**PROBLEM REQUIREMENTS**
Quote exactly and only this range of lines in the data below: the line that holds "Ratgeber Kabel-Router" to the line that holds "Router wechseln für Kund:innen", both included.

**TASK INPUTS**
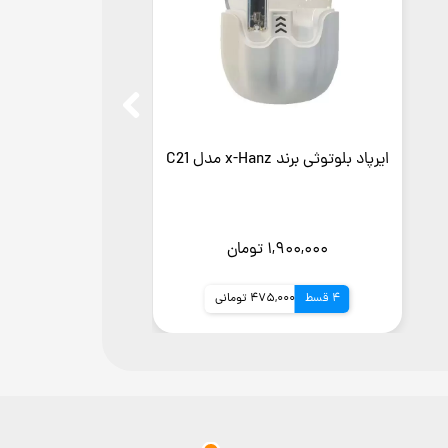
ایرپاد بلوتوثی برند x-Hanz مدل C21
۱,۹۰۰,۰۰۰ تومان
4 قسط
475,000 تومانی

* * *

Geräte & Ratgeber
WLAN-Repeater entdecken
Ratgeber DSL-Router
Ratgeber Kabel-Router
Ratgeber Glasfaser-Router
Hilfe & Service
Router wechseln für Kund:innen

**REPLY**
Ratgeber Kabel-Router
Ratgeber Glasfaser-Router
Hilfe & Service
Router wechseln für Kund:innen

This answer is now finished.